Sífilis na Gestação: Manejo do VDRL Positivo e Retratamento

SES-GO - Secretaria de Estado de Saúde de Goiás — Prova 2024

Enunciado

Leia o caso clínico a seguir.Paciente, sexo feminino, gestante de 16 semanas e teve VDRL positivo, com titulação de 1/4. Relata ter realizado pré-natal adequadamente e ter tratado sífilis corretamente há 2 anos, na primeira gestação. Trouxe o cartão da mamãe anterior com registro do tratamento realizado. No exame físico não foram encontrados sinais da doença.Qual é a melhor abordagem da paciente nesta consulta?

Alternativas

  1. A) Repetir o VDRL a cada 3 meses para observar aumento de titulação, que indicará o retratamento.
  2. B) Solicitar o VDRL mensalmente para observar aumento de titulação, que indicará o retratamento.
  3. C) Retratar imediatamente com 3 doses de 2,4 milhões de Penicilina G Benzatina por ser gestante.
  4. D) Prescrever imediatamente 1 dose de 2,4 milhões de Penicilina G Benzatina por ser gestante.

Pérola Clínica

Gestante com VDRL positivo, mesmo com tratamento prévio e sem sinais, se há dúvida de reinfecção ou tratamento inadequado → retratar com 3 doses de Penicilina G Benzatina.

Resumo-Chave

Em gestantes, a sífilis requer atenção máxima devido ao risco de sífilis congênita. Se houver qualquer dúvida sobre a adequação do tratamento anterior ou possibilidade de reinfecção, o retratamento é a conduta mais segura e recomendada para proteger o feto, mesmo com títulos baixos de VDRL.

Contexto Educacional

A sífilis na gestação é um grave problema de saúde pública, com potencial devastador para o feto se não for diagnosticada e tratada adequadamente. A triagem sorológica (VDRL/RPR e teste treponêmico) é fundamental no pré-natal, devendo ser realizada na primeira consulta, no segundo e terceiro trimestres e no momento do parto. A interpretação dos resultados exige cautela, especialmente em casos de tratamento prévio. A fisiopatologia envolve a transmissão transplacentária do Treponema pallidum, que pode ocorrer em qualquer fase da gestação, mas é mais provável nas fases primária e secundária da doença materna. O diagnóstico se baseia na sorologia, e a presença de VDRL positivo, mesmo em baixos títulos, em uma gestante com histórico de tratamento, deve levantar a suspeita de reinfecção ou tratamento inadequado, especialmente se o parceiro não foi tratado ou se o seguimento sorológico foi deficiente. A conduta terapêutica para sífilis na gestação é sempre a Penicilina G Benzatina, a única droga com eficácia comprovada na prevenção da sífilis congênita. Em casos de sífilis latente tardia ou de duração ignorada, ou quando há dúvida sobre a reinfecção ou adequação do tratamento prévio, o esquema de 3 doses é o mais seguro. O tratamento adequado da gestante e do parceiro é crucial para interromper a cadeia de transmissão e garantir a saúde do bebê, sendo a notificação compulsória do caso à vigilância epidemiológica uma etapa essencial.

Perguntas Frequentes

Quando uma gestante com sífilis tratada precisa ser retratada?

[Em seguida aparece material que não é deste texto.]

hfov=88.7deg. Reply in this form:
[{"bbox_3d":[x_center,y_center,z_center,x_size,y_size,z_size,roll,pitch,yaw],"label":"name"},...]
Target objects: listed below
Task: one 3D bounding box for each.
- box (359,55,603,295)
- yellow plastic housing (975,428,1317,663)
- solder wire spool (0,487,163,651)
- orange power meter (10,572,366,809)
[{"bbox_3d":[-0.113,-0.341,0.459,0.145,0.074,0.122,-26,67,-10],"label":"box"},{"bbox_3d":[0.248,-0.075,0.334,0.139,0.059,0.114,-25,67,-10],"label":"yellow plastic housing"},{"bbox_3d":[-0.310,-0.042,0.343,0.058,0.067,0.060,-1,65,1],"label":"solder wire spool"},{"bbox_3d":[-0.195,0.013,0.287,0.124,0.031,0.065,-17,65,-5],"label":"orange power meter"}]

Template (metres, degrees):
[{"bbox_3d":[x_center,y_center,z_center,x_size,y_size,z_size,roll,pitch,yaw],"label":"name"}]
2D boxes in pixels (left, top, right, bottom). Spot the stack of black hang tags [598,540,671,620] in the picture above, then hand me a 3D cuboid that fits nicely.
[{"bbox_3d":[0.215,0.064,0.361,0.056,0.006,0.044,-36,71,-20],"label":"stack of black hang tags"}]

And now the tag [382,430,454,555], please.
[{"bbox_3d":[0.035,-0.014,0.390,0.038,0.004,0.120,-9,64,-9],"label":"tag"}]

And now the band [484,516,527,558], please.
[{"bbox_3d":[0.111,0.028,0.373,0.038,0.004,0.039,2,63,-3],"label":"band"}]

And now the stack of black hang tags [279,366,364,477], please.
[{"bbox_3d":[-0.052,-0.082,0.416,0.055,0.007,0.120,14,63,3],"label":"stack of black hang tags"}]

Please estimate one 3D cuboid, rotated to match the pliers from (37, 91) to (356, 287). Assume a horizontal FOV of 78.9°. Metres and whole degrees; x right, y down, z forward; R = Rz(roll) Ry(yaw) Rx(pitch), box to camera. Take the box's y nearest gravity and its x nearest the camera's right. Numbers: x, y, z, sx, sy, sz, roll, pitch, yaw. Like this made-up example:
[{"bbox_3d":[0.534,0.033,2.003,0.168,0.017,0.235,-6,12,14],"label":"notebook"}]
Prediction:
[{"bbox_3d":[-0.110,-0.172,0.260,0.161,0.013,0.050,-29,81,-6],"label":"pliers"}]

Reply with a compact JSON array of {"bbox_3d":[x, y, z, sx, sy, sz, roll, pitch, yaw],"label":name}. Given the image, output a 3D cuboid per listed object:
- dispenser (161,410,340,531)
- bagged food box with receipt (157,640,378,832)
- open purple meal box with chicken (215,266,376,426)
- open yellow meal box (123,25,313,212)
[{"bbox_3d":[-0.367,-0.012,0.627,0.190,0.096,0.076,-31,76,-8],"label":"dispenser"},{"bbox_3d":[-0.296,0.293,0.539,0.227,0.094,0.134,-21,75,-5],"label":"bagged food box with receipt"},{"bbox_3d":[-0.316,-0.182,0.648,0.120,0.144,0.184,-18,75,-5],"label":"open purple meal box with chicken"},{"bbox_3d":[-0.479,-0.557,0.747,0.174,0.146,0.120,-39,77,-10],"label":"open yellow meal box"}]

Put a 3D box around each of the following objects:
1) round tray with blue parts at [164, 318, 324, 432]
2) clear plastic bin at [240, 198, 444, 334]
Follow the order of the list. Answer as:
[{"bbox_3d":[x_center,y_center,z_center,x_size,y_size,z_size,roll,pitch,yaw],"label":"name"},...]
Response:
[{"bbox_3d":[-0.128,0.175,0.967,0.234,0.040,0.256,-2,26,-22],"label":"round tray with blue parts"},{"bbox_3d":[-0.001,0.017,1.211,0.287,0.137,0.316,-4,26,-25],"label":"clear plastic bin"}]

Uma gestante com sífilis tratada deve ser retratada se houver evidência de reinfecção (aumento de 2 ou mais diluições no VDRL), se o tratamento anterior foi inadequado, se o parceiro não foi tratado ou se houver qualquer dúvida sobre a eficácia do tratamento prévio ou seguimento sorológico.

Qual é o esquema de tratamento para sífilis em gestantes?

O tratamento padrão para sífilis em gestantes é a Penicilina G Benzatina. Para sífilis primária, secundária ou latente recente, uma dose única de 2,4 milhões UI IM. Para sífilis latente tardia ou de duração ignorada, são 3 doses de 2,4 milhões UI IM, com intervalo de uma semana entre as doses.

Por que a sífilis na gestação é uma preocupação tão grande?

A sífilis na gestação é uma preocupação crítica devido ao alto risco de transmissão vertical para o feto, resultando em sífilis congênita. Esta pode causar aborto espontâneo, natimorto, prematuridade, baixo peso ao nascer e uma série de manifestações graves no recém-nascido, incluindo malformações e sequelas neurológicas.